I know I'm trekking down a well beaten path with this type of question, but I find myself trying to clarify how to combine several snippets on the internet and coming up empty handed. There is one question very similar here, but it does not have an answer.
My situation is very similar to the linked question. That is:
- I'm working in python so
rugarch
and similar libraries are off the table - I'd like to combine the outputs of an
ARMA
+GARCH
model to make an estimate + CI
Most of the tutorials I see online in python strike me as misguided, because they are misspecifying various things.
Here's some sample code to get an example working:
# imports
import pandas as pd
import yfinance as yf
import numpy as np
import pmdarima
import arch
# download data
ticker = yf.Ticker('^GSPC')
data = ticker.history(period = 'max')
vals = np.log(data.iloc[:, 3]).diff()
vals.iloc[0] = 0
# fit ARIMA and GARCH models
arima = pmdarima.auto_arima(X)
residuals = arima.arima_res_.resid * 100
garch = arch.arch_model(residuals, p = 1, q = 1, dist = 'ged')
garch_fit = garch.fit()
garch_for = garch_fit.forecast(horizon = 1)

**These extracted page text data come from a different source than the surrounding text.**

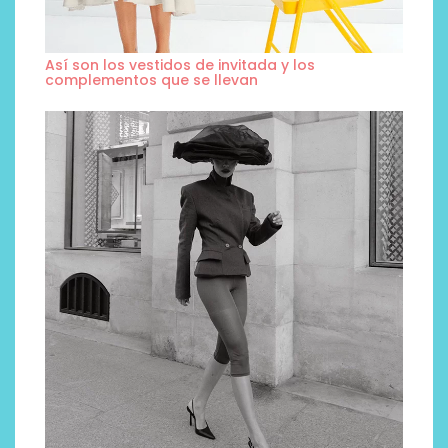
Así son los vestidos de invitada y los
complementos que se llevan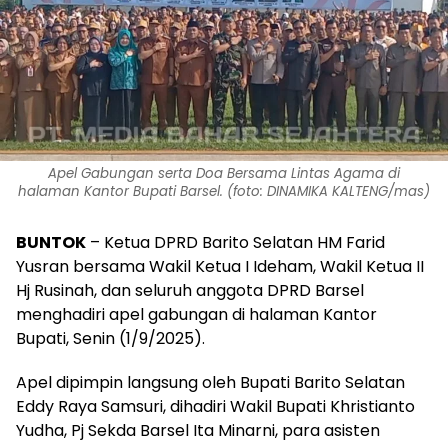
Apel Gabungan serta Doa Bersama Lintas Agama di
halaman Kantor Bupati Barsel. (foto: DINAMIKA KALTENG/mas)
BUNTOK
– Ketua DPRD Barito Selatan HM Farid
Yusran bersama Wakil Ketua I Ideham, Wakil Ketua II
Hj Rusinah, dan seluruh anggota DPRD Barsel
menghadiri apel gabungan di halaman Kantor
Bupati, Senin (1/9/2025).
Apel dipimpin langsung oleh Bupati Barito Selatan
Eddy Raya Samsuri, dihadiri Wakil Bupati Khristianto
Yudha, Pj Sekda Barsel Ita Minarni, para asisten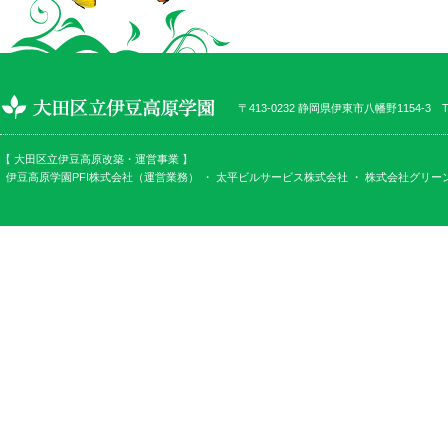
〒413-0232 静岡県伊東市八幡野1154-3 TEL
【 大田区立伊豆高原改築・運営事業 】
伊豆高原学園PFI株式会社（運営業務） ・
太平ビルサービス株式会社
・
株式会社グリー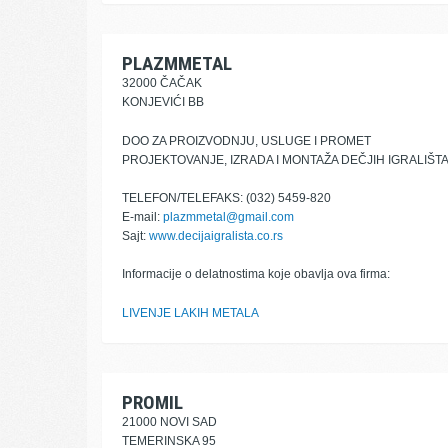
PLAZMMETAL
32000 ČAČAK
KONJEVIĆI BB
DOO ZA PROIZVODNJU, USLUGE I PROMET
PROJEKTOVANJE, IZRADA I MONTAŽA DEČJIH IGRALIŠT
TELEFON/TELEFAKS: (032) 5459-820
E-mail:
plazmmetal@gmail.com
Sajt:
www.decijaigralista.co.rs
Informacije o delatnostima koje obavlja ova firma:
LIVENJE LAKIH METALA
PROMIL
21000 NOVI SAD
TEMERINSKA 95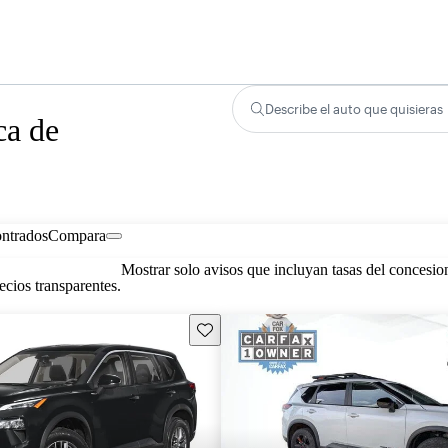
Describe el auto que quisieras
ca de
ontrados
Compara
Mostrar solo avisos que incluyan tasas del concesio
cios transparentes.
Guarda este Aviso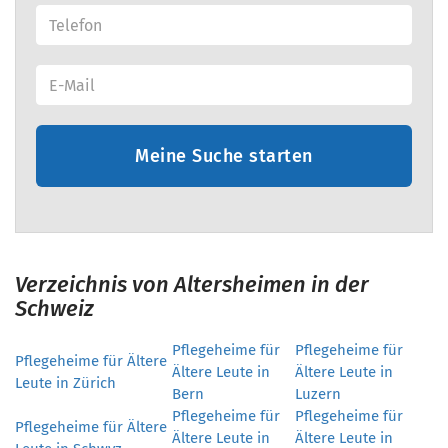
Meine Suche starten
Verzeichnis von Altersheimen in der
Schweiz
Pflegeheime für
Pflegeheime für
Pflegeheime für Ältere
Ältere Leute in
Ältere Leute in
Leute in Zürich
Bern
Luzern
Pflegeheime für
Pflegeheime für
Pflegeheime für Ältere
Ältere Leute in
Ältere Leute in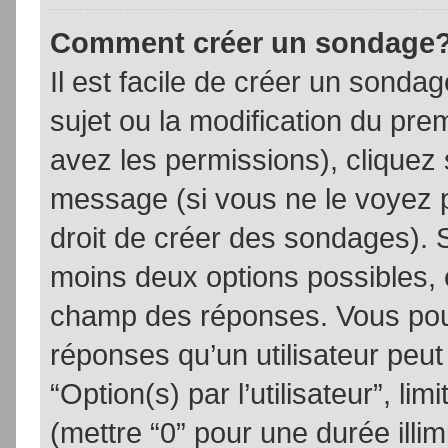
Comment créer un sondage
Il est facile de créer un sondag
sujet ou la modification du pre
avez les permissions), cliquez 
message (si vous ne le voyez 
droit de créer des sondages). S
moins deux options possibles, 
champ des réponses. Vous pou
réponses qu’un utilisateur peut
“Option(s) par l’utilisateur”, li
(mettre “0” pour une durée illim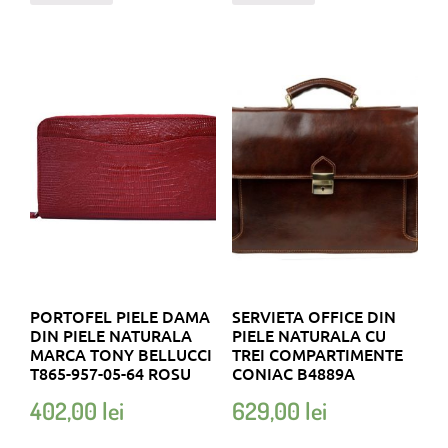
PORTOFEL PIELE DAMA
SERVIETA OFFICE DIN
DIN PIELE NATURALA
PIELE NATURALA CU
MARCA TONY BELLUCCI
TREI COMPARTIMENTE
T865-957-05-64 ROSU
CONIAC B4889A
402,00
lei
629,00
lei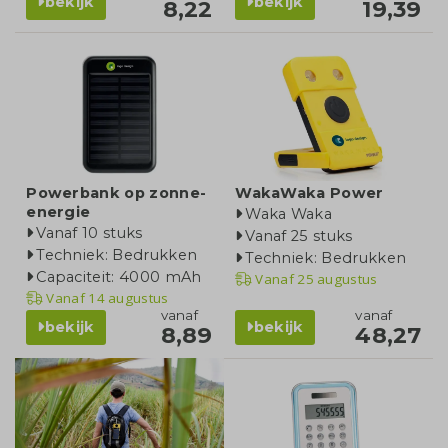
bekijk
bekijk
8,22
19,39
Powerbank op zonne-
WakaWaka Power
energie
Waka Waka
Vanaf 10 stuks
Vanaf 25 stuks
Techniek: Bedrukken
Techniek: Bedrukken
Capaciteit: 4000 mAh
Vanaf
25 augustus
Vanaf
14 augustus
vanaf
vanaf
bekijk
bekijk
8,89
48,27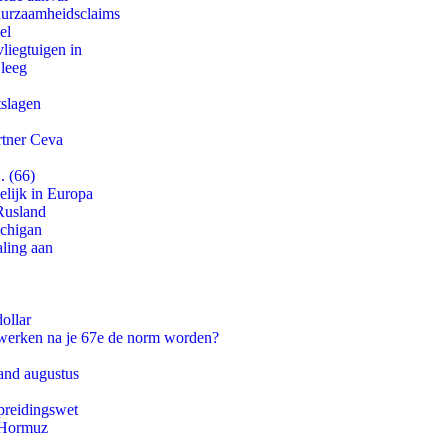
duurzaamheidsclaims
el
iegtuigen in
 leeg
tslagen
rtner Ceva
. (66)
lijk in Europa
Rusland
ichigan
aling aan
ollar
 werken na je 67e de norm worden?
and augustus
preidingswet
n Hormuz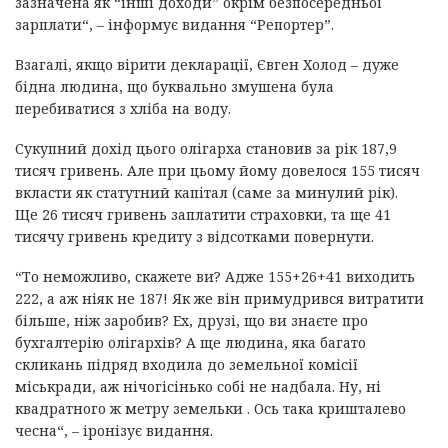
зазначена як “інші доходи” окрім безпосередньої
зарплати“, – інформує видання “Репортер”.
Взагалі, якщо вірити декларації, Євген Холод – дуже
бідна людина, що буквально змушена була
перебиватися з хліба на воду.
Сукупний дохід цього олігарха становив за рік 187,9
тисяч гривень. Але при цьому йому довелося 155 тисяч
вкласти як статутний капітал (саме за минулий рік).
Ще 26 тисяч гривень заплатити страховки, та ще 41
тисячу гривень кредиту з відсотками повернути.
“То неможливо, скажете ви? Адже 155+26+41 виходить
222, а аж ніяк не 187! Як же він примудрився витратити
більше, ніж заробив? Ех, друзі, що ви знаєте про
бухгалтерію олігархів? А ще людина, яка багато
скликань підряд входила до земельної комісії
міськради, аж нічогісінько собі не надбала. Ну, ні
квадратного ж метру земельки . Ось така кришталево
чесна“, – іронізує видання.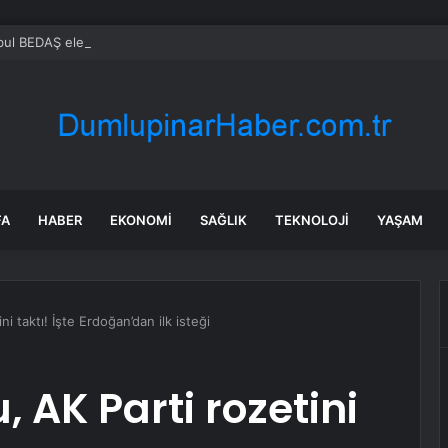
FA
HABER
EKONOMI
SAĞLIK
TEKNOLOJI
YAŞAM
i taktı! İşte Erdoğan’dan ilk isteği
 AK Parti rozetini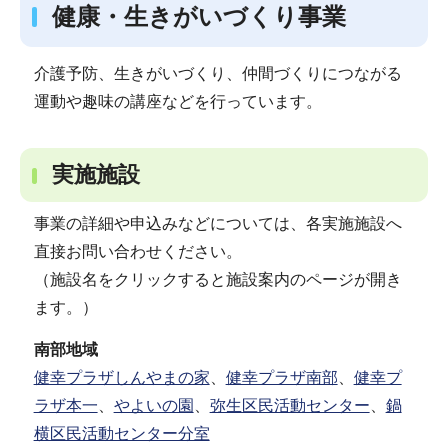
健康・生きがいづくり事業
介護予防、生きがいづくり、仲間づくりにつながる
運動や趣味の講座などを行っています。
実施施設
事業の詳細や申込みなどについては、各実施施設へ
直接お問い合わせください。
（施設名をクリックすると施設案内のページが開き
ます。）
南部地域
健幸プラザしんやまの家
、
健幸プラザ南部
、
健幸プ
ラザ本一
、
やよいの園
、
弥生区民活動センター
、
鍋
横区民活動センター分室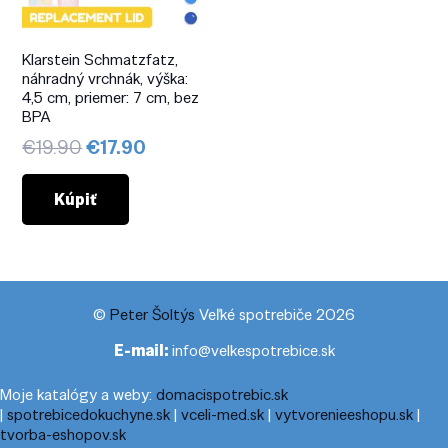
Klarstein Schmatzfatz,
náhradný vrchnák, výška:
4,5 cm, priemer: 7 cm, bez
BPA
Pôvodná
Aktuálna
€
19.90
€
17.90
cena
cena
bola:
je:
Kúpiť
€19.90.
€17.90.
©
Peter Šoltýs
Veľké spotrebiče 2026
E-mail:
info@velkespotrebice.sk
Moje katalógy a weby:
domacispotrebic.sk
|
spotrebicedokuchyne.sk
|
vceli-med.sk
|
vytvorenieeshopu.sk
|
tvorba-eshopov.sk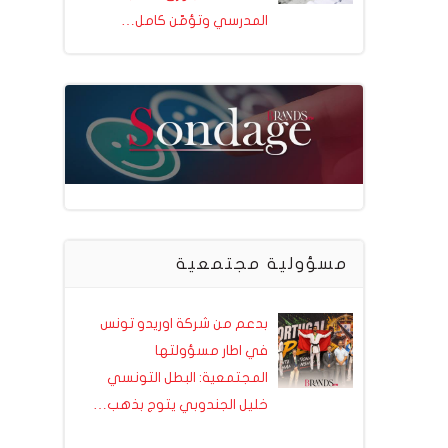
المدرسي وتؤمّن كامل…
مسؤولية مجتمعية
بدعم من شركة اوريدو تونس
في اطار مسؤولتها
المجتمعية: البطل التونسي
خليل الجندوبي يتوج بذهب…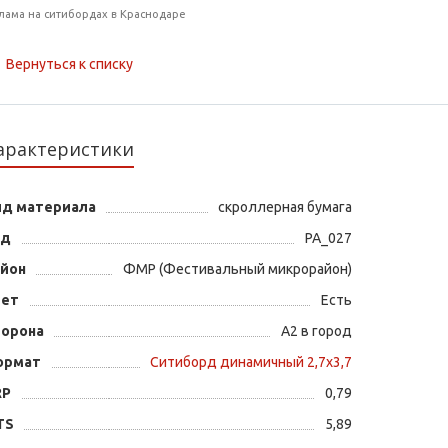
лама на ситибордах в Краснодаре
Вернуться к списку
арактеристики
ид материала
скроллерная бумага
од
PA_027
айон
ФМР (Фестивальный микрорайон)
вет
Есть
торона
А2 в город
ормат
Ситиборд динамичный 2,7х3,7
RP
0,79
TS
5,89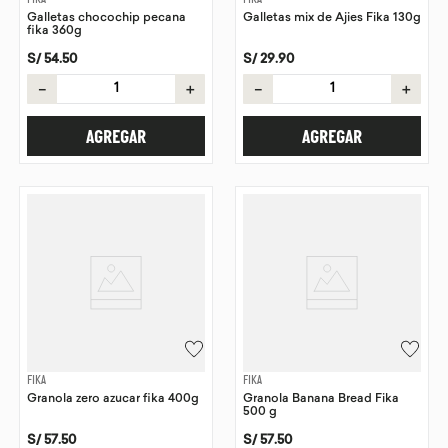
Galletas chocochip pecana
Galletas mix de Ajies Fika 130g
fika 360g
S/
54
.
50
S/
29
.
90
－
＋
－
＋
AGREGAR
AGREGAR
FIKA
FIKA
Granola zero azucar fika 400g
Granola Banana Bread Fika
500 g
S/
57
.
50
S/
57
.
50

mean = arima.predict(n_periods = 1)[0]
I am familiar with Richard Hardy's advice to git ARMA/GARCH simultaneously, but I am omitting that step for now.
Now, with these fitted models in hand, I continually run into conflicting information.
The first is how you combine the outputs of both into a single prediction. What I frequently see online (in the python ecosystem, using the above libraries), is you take the ARMA
prediction (the mean
variable in this case), and then you add it to the predicted mean from GARCH
.
So in this case it would look something like this:
# ARMA prediction + GARCH mean prediction for next time step, divided by 100 to scale
mean + forecast.mean['h.1'].iloc[-1] / 100
This has to be wrong, right? For one, GARCH models are built on the assumption of a constant mean, and so this value is always the same, so I don't see what effect it would have. I'd think it'd have to be adding the ARMA
term + forecasted variance. In this case it would look like:
# ARMA prediction + GARCH mean prediction for next time step, divided by 100 to scale
mean + forecast.variance['h.1'].iloc[-1] / 100
And the second is that it strikes me as odd that you would add this value and not subtract it as well. Variance does not have a particular direction, so wouldn't you need to both add and subtract to get the range of values?
Likewise, if we want a true confidence interval, shouldn't we take the standard deviation of the variance?
So something like sd = np.sqrt(forecast.variance['h.1'])
and then the confidence interval is mean +/- 1.96 * sd
, or something like that?
I know there are a lot of questions here on this very topic, but I don't see any of them specified in this way.